The ocean is only a short distance from their mill town, but Pikelet's parents are afraid of it and Loonie's father, who owns a bar, is oblivious to it. But the ocean is a seductive presence for the adventurous boys, especially when they discover surfing. And even more seductive is Sando, a veteran international surfer who lives by the ocean and surfs with a grace and passion that the boys admire. They become his acolytes. Initially he is their teacher and guru, but gradually he begins to push them to surf in riskier and riskier situations. At the same time his wife Eva makes it clear that she can barely tolerate their presence.

I loved Winton's spare but lyrical descriptions of the exciting, harrowing thrills of surfing, as well as its beauty. It's easy to see why the lonely boys were so quickly addicted to it. But what happens when a boy is seduced by the attentions of powerful adults? When he is convinced that taking risks is the key to becoming extraordinary? That's the question Winton tackles. The two boys discover different answers, but both are powerfully and permanently affected by their childhood experiences.

Wednesday, June 3, 2009

A Novel for Our TIme

Louise, Winifred and Olivia are cousins in Ellen Gilchrist's novel A Dangerous Age. The period of the novel is 2001 - 2005 and during that time each of these women marries an American soldier as the Iraq war rages on.

The novel is relatively short which constrains the development of any one of the characters, much less three women, but by far the most interesting of the three is Olivia, the editor of the (fictional) newspaper in Tulsa, Oklahoma. As limited as it is, the glimpse that we get of the life of a newspaper editor is revealing. Olivia struggles to balance the demands of her conscience, the politics of her readers and the interests of her advertisers. When Lynndie England is sentenced for her role in Abu Ghraib, Olivia writes an editorial that should have appeared in every real paper in this country. I don't remember reading anything like it - it is very powerful.

Olivia is also part Cherokee Indian. This gives Gilchrist the opportunity to include descriptions of certain Cherokee rituals around birth, marriage and death. They make so much sense and are quite moving. You have to ask yourself: have we really made any progress with our so-called advanced urban societies? Maybe simpler would be better.

I have to admit that I wasn't very enthusiastic about the book for the first few chapters which deal with Louise. But a woman whose mantra is "Without change, something sleeps inside us and seldom awakens," is not without some appeal. And how can you not like a book with chapter headings like "The Dazzling Return of the Real Earth in Spring When New Leaves are Enough to Drive a Man to Wonder and Small Birds are Learning to Fly."?

To my knowledge ( and some limited research) there has not yet been any significant amount of Iraq war fiction. If you know of any, let us know in the Comments. This book is a view of the war not from the battlefields but from the homefronts of the wives and families "left behind" as it were.
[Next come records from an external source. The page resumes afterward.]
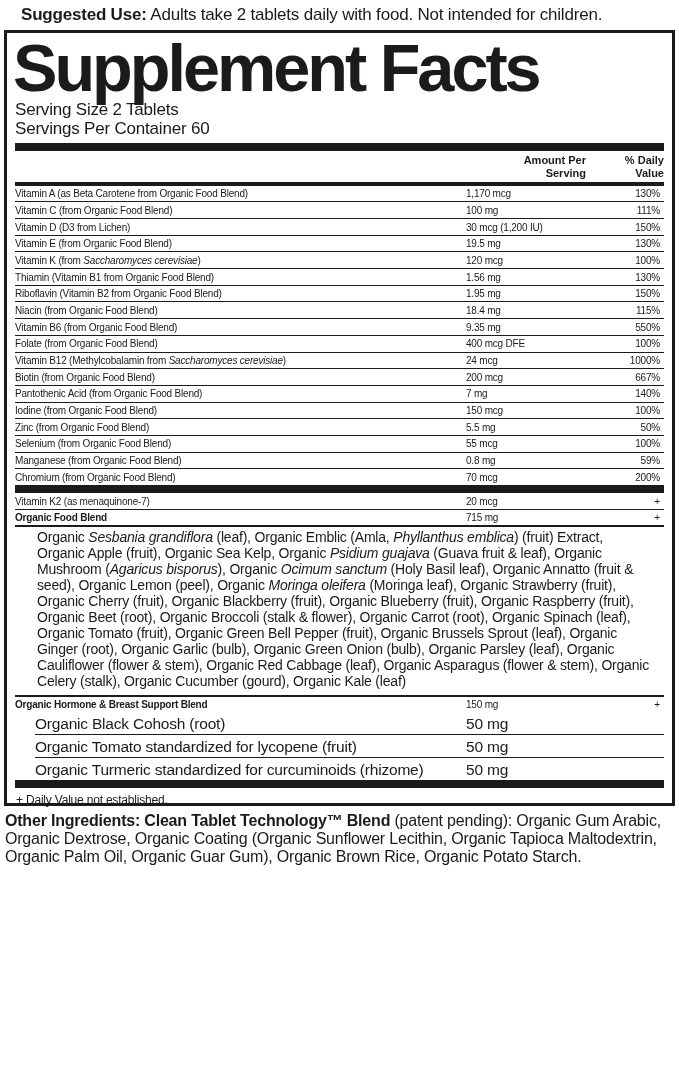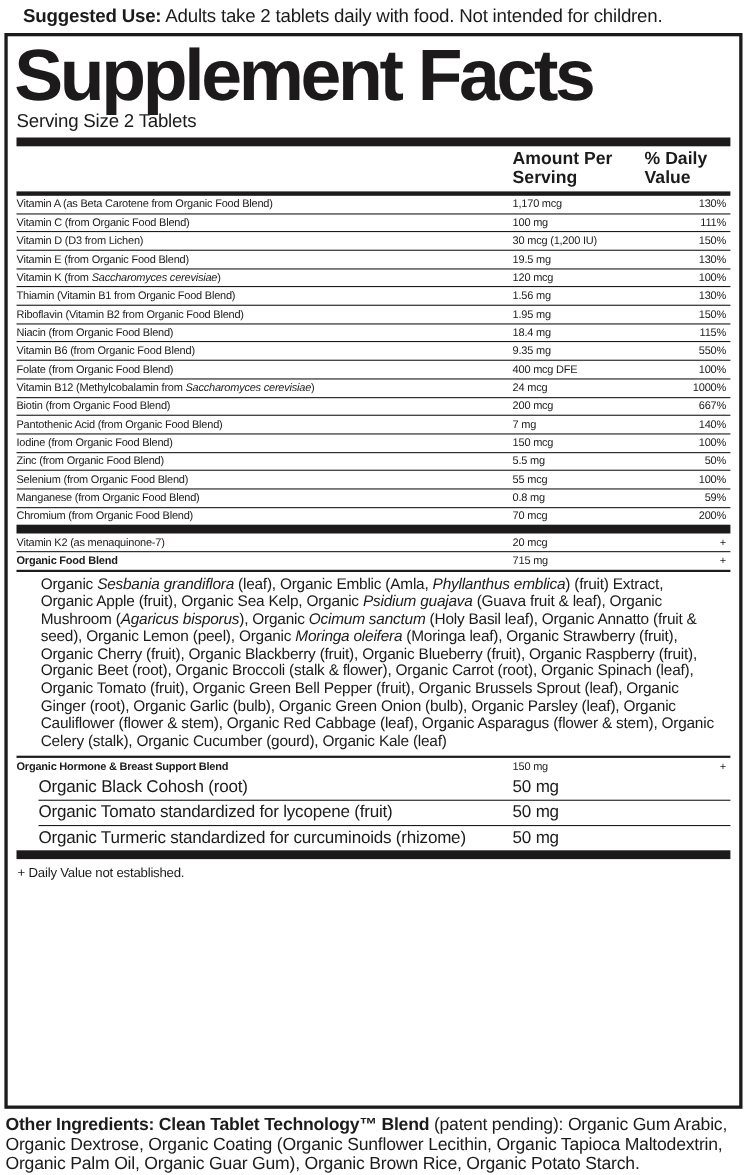"Supplement Facts" .panel { height: 978px -> 776px }
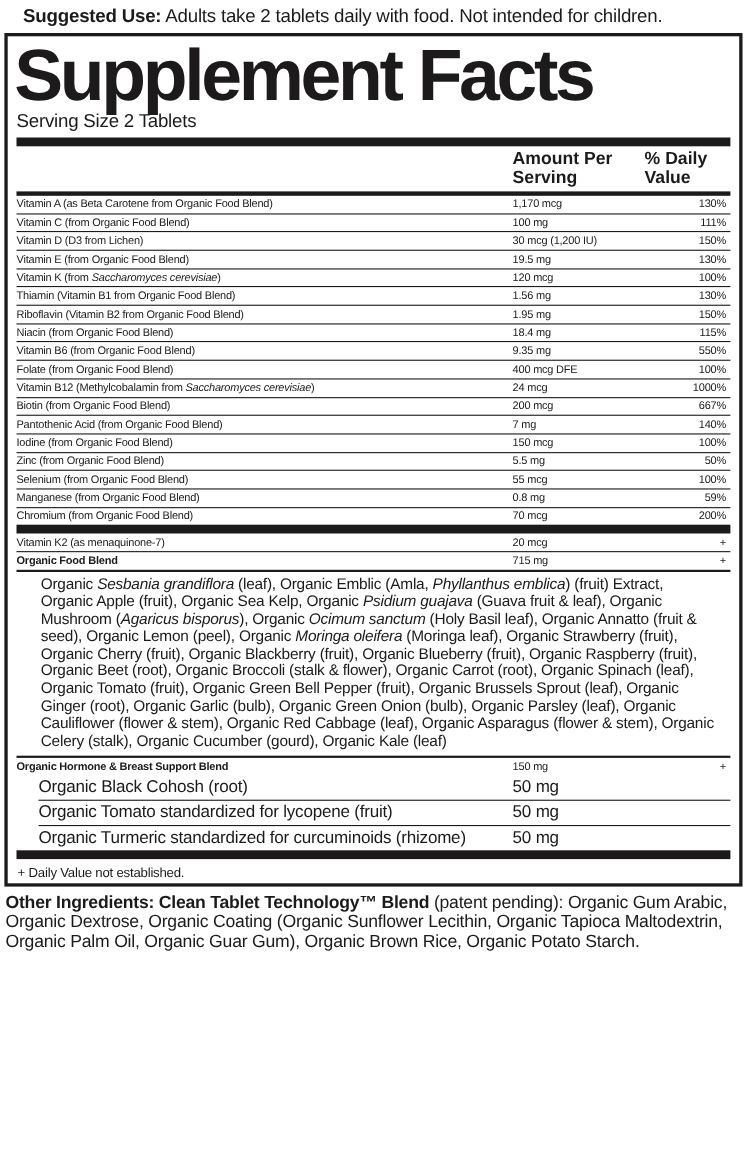"Servings Per Container 60" div.serving { html: none -> <div>Servings Per Container 60</div> }
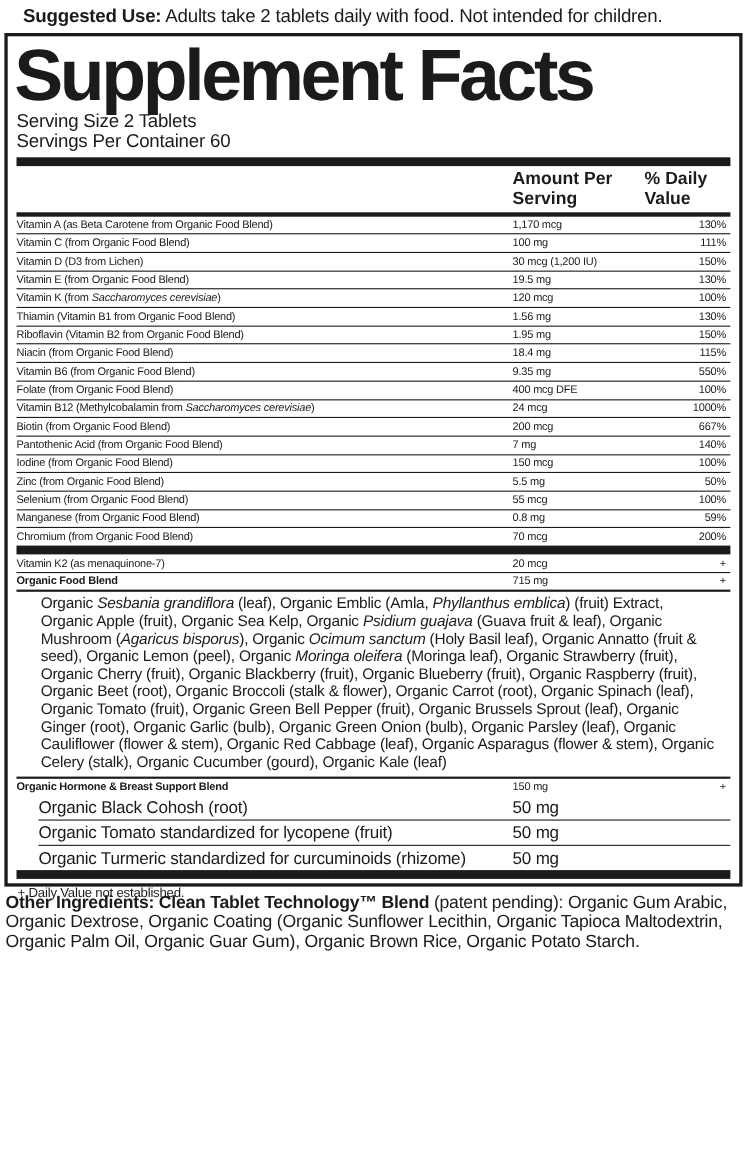"Amount Per" .hdr-cell { font-size: 16px -> 11px; text-align: left -> right }
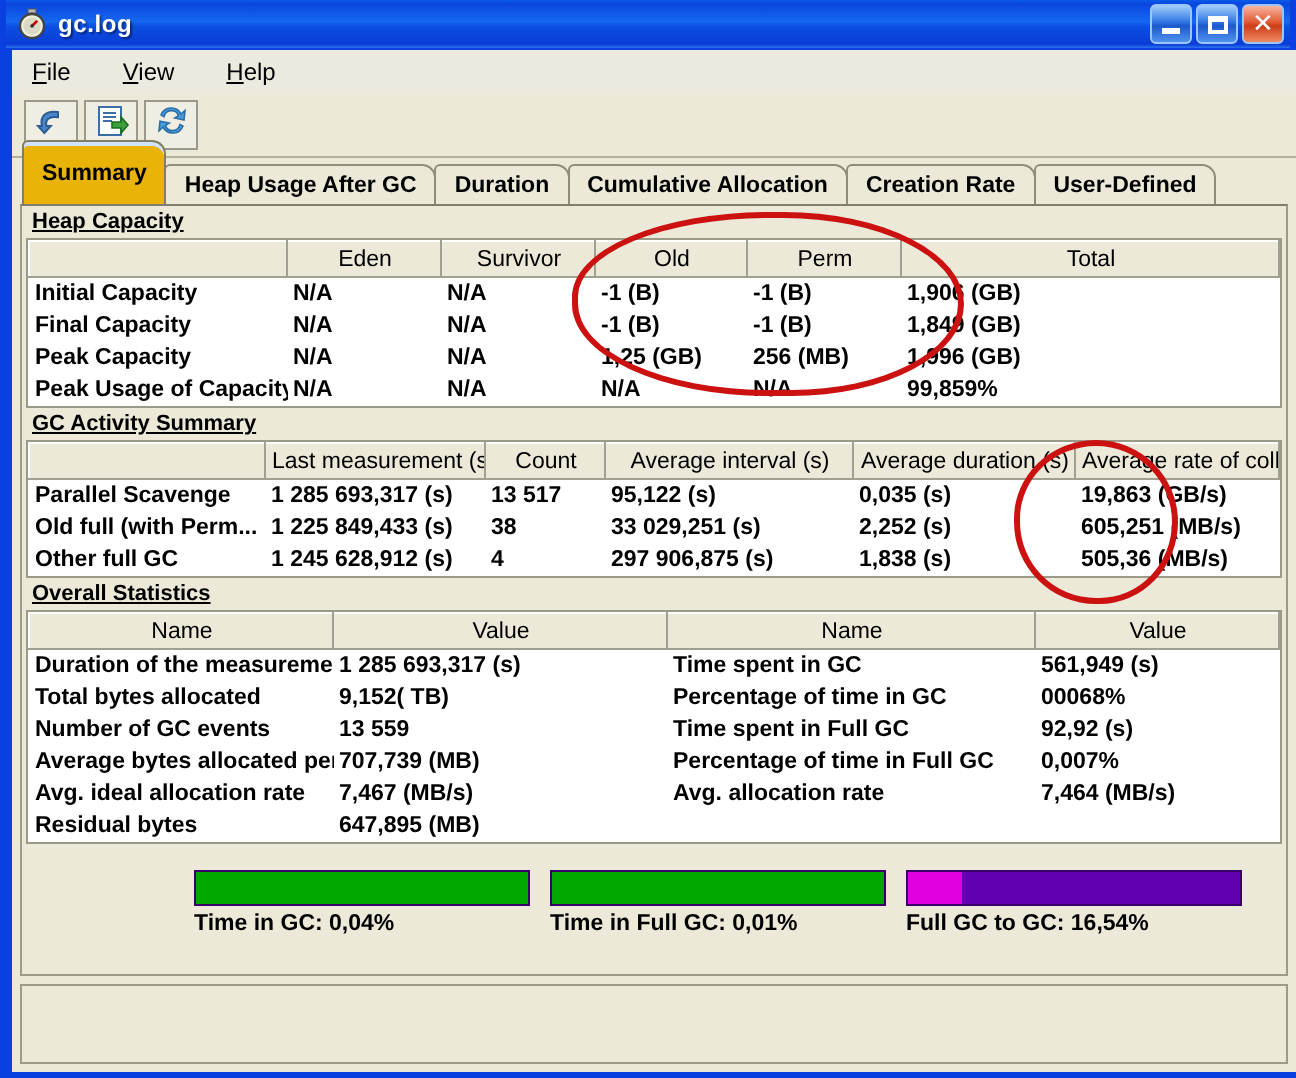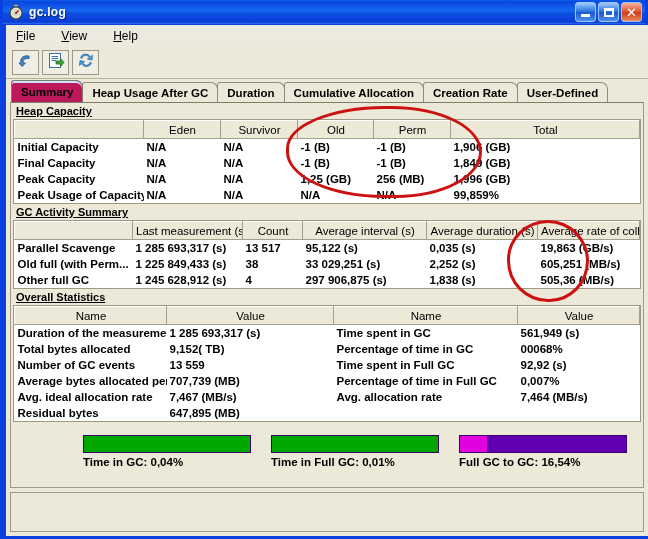"Summary" .tab.active { background: #be185d -> #eab308; height: 22px -> 32px }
If you don't have a family member in the military, this book is a window into an unfamiliar world. And it is a celebration of an extended family of women who draw closer to each other as they find love and loss.

Every time I rearrange my bookshelves I come across my unread copy of Gilchrist's first book In the Land of Dreamy Dreams, a collection of stories published in 1981. Between then and now - 27 years - Gilchrist has published an additional 20 books. I want to go back and read that first work. Has her writing style changed in any way that I can recognize? Was she always so accomplished a writer?